Une saisie d’images chez Pellerin en 1815
Jean-Charles Pellerin, le fondateur de l’imagerie d’Épinal, est certainement l’imprimeur de province, qui sert le mieux la propagande impériale. De 1809 à 1814, il édite 38 titres à la gloire de l’Empire : portraits de la famille impériale, scènes et héros magnifiés des guerres impériales mais aussi des feuilles de soldats à découper, Hussards, Chasseurs, Infanterie, Grenadiers, Cuirassiers, Dragons…
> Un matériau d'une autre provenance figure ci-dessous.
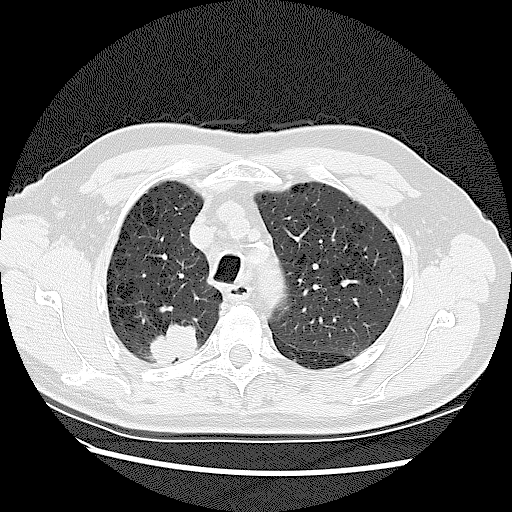
Chest CT (low-dose screening protocol), one axial image; first (baseline) screen; lung window (W 1500 / L -600 HU); 2.5 mm slice thickness. Male, age 72 years at enrolment. Current smoker at enrolment.
- Expert reader's lesion annotation, bounding box [x1, y1, x2, y2] px = [136, 308, 213, 375].
- The screening reader recorded 2 non-calcified nodules or masses ≥4 mm on this exam (right upper lobe, right upper lobe); which of them this box marks is not recorded.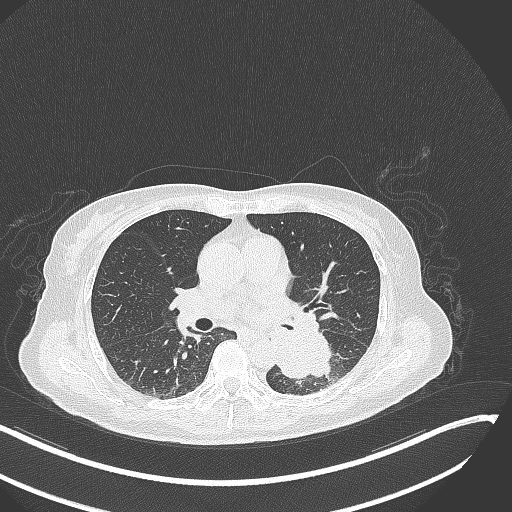
Chest CT, one axial slice. 120 kVp. Lung window (W 1500 / L -600 HU). 1 mm slice thickness. 512 × 512 image matrix, field of view 400 × 400 mm. Female patient, age 64 years. Case-level facts recorded for this patient, not image findings: clinical TNM (as recorded): T3 N1 M1; histopathological grade: G3.
Structures marked on this image (rectangle marked by the reading radiologist):
- lung tumour (recorded histology: small cell carcinoma): bounding box (x1, y1, x2, y2) in pixels: (267, 327, 338, 386)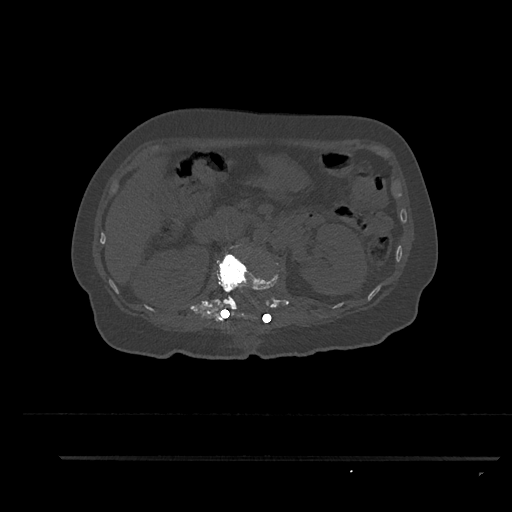
CT including the spine, one axial slice. Position 202 of 797 along the scan axis. 120 kVp. Bone window (W 1800 / L 400 HU). 512 × 512 image matrix, field of view 408 × 408 mm. Patient: female, 44 years. Case-level facts recorded for this patient, not image findings: primary cancer: renal; vertebrae with lytic lesions (as recorded): L1.
Outlined on this slice (semi-automatically segmented with operator editing):
- L1 vertebra: bounding box (x1, y1, x2, y2) in pixels: (216, 244, 279, 319)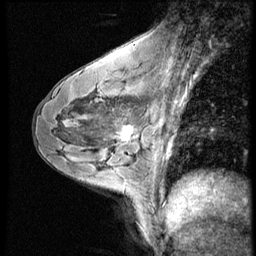
Breast MRI (dynamic contrast-enhanced), one sagittal slice; slice 36 of 56 in the series (ordered by position); dynamic contrast-enhanced series, image 2 of 4 at this slice position (ordered by acquisition); 1.5 T; TE 4.2 ms, TR 9 ms; 2.5 mm slice thickness; 256 × 256 image matrix, field of view 180 × 180 mm. Patient: female, 43 years. Case-level facts recorded for this patient, not image findings: setting: breast cancer imaged before/during neoadjuvant chemotherapy; receptor status: HR-positive, HER2-negative.
Structures marked on this image (semi-automatic segmentation, software-assisted and operator-edited):
- analysis volume of interest (the breast-tissue region the enhancement analysis was run in; not a lesion): bounding box [x1, y1, x2, y2] px = [104, 104, 152, 159]
- tumour enhancement mask (voxels above the 140 % enhancement threshold inside the analysis volume of interest): [123, 126, 133, 141]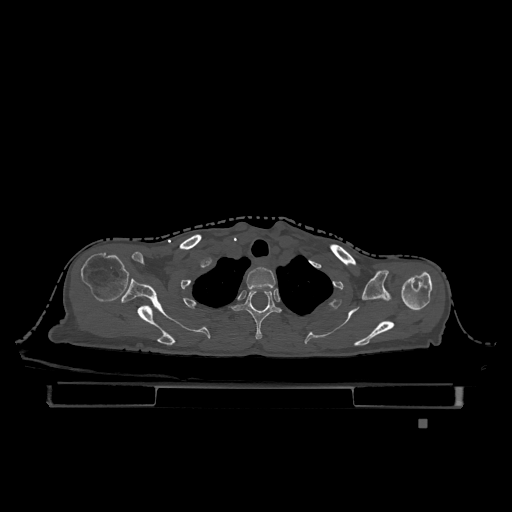
CT including the spine, one axial slice; bone window (W 1800 / L 400 HU); 0.5 mm slice thickness; 512 × 512 image matrix, field of view 500 × 500 mm. Female patient, age 74 years. Case-level facts recorded for this patient, not image findings: primary cancer: lung.
Outlined on this slice (semi-automatically segmented with operator editing):
- T1 vertebra: bounding box <246,267,276,290> (left, top, right, bottom; pixels)
- T2 vertebra: <232,290,282,339>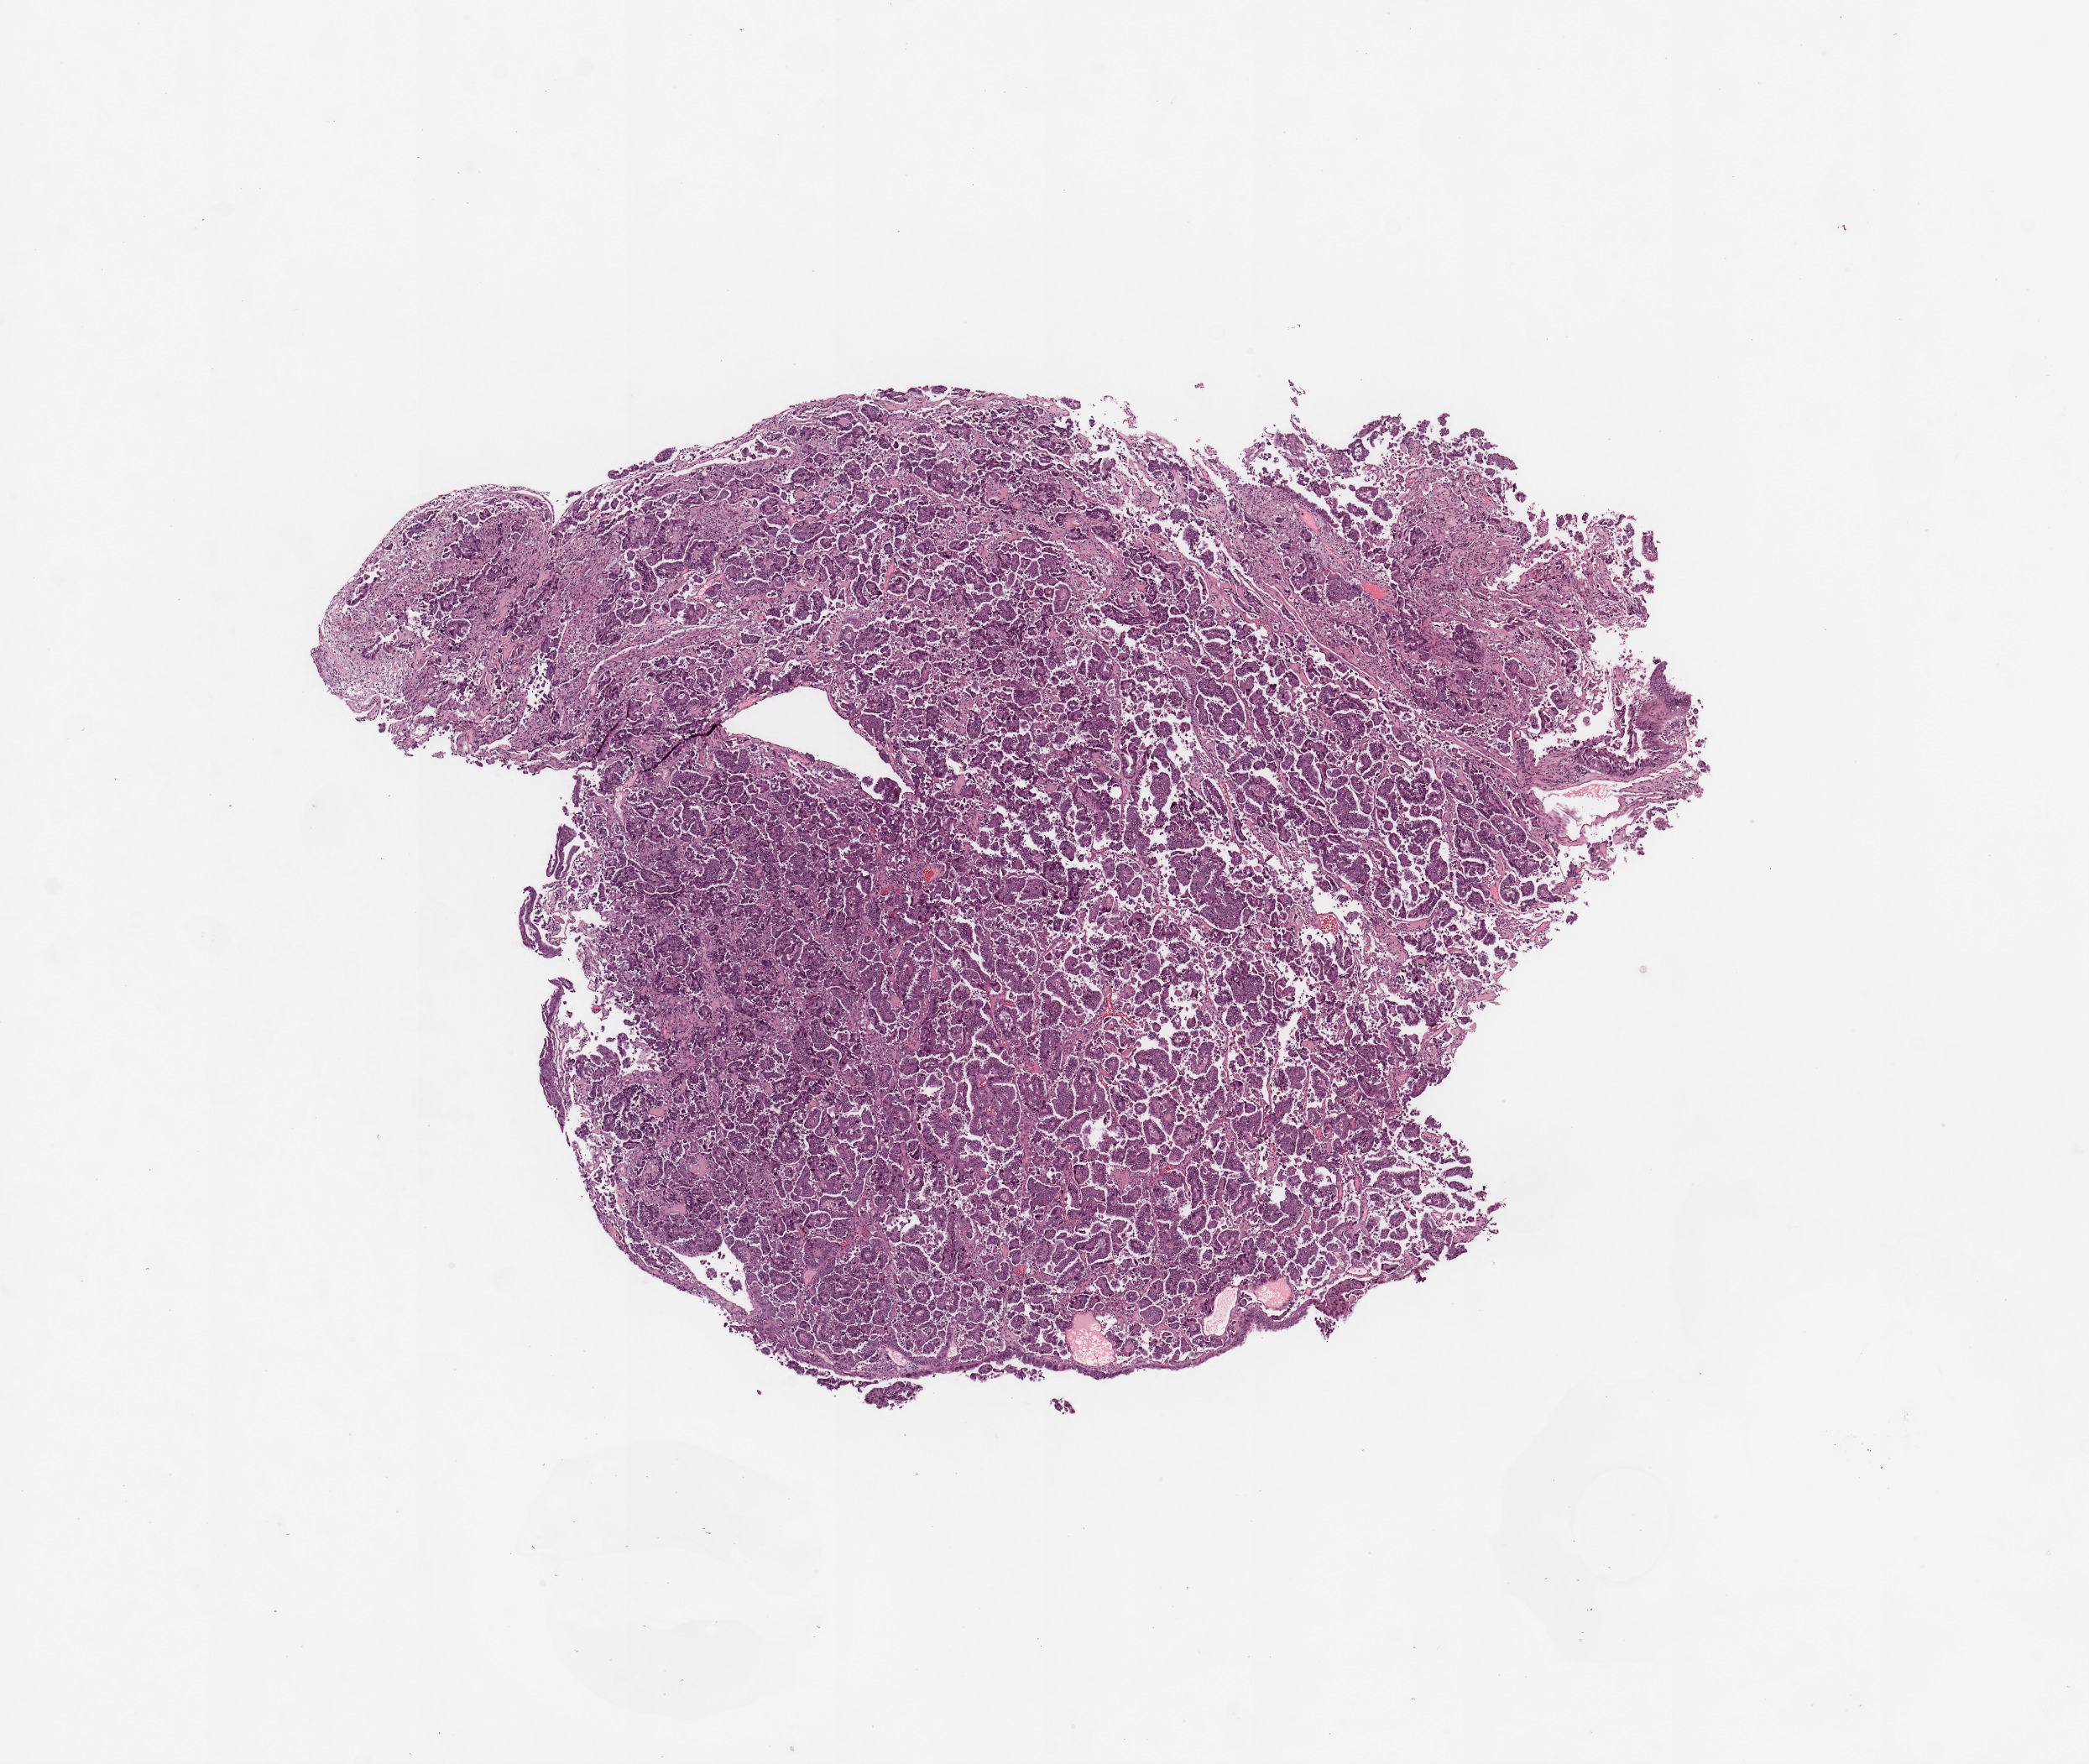
Digitized H&E-stained tissue section (whole slide), a low-resolution overview of the entire scanned area, about 9.8 x 8.3 mm (from a 20x scan); tumour tissue sample, sampled site: uterus. 67-year-old female patient. Composition of this section per pathologist review: tumour nuclei 80%, necrosis 0%.
* diagnosis: Endometrioid adenocarcinoma, NOS
* AJCC pathologic stage: IVB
Cette implication de Jean-Charles Pellerin dans la diffusion de feuilles de propagande napoléonienne le place, au moment de la Restauration de la monarchie en 1815, dans une situation inconfortable. Il est dénoncé en juin 1815 auprès du préfet de Saône-et-Loire par un client de Châlon-sur-Saône qui l’accuse de lui avoir livré un certain nombre d’images prohibées. Quelques jours plus tard, le 5 juillet, la maison Pellerin, logement, atelier et boutique compris, est cernée et perquisitionnée de la cave au grenier. Plusieurs centaines d’images de l’armée impériale sont saisies mais toutes avaient été caviardées, c’est-à-dire que les aigles et autres signes impériaux ont été recouverts de noir sur les feuilles imprimées tandis que les bois étaient échoppés. En revanche quelques taille-douce éditées à Paris par Noël frères, et parmi elles le portrait de Napoléon Ier, sont retrouvées dans la chambre de Marguerite, la fille de la famille. Jean-Charles Pellerin écrit - mais trop tard - à ses clients, les priant de faire disparaître des images le moindre signe du gouvernement de Bonaparte ou de les supprimer de la vente. Les clients de Pellerin sont perquisitionnés à leur tour et de nombreuses images sont saisies à Troyes, Besançon, Amiens, Langres, Annonay…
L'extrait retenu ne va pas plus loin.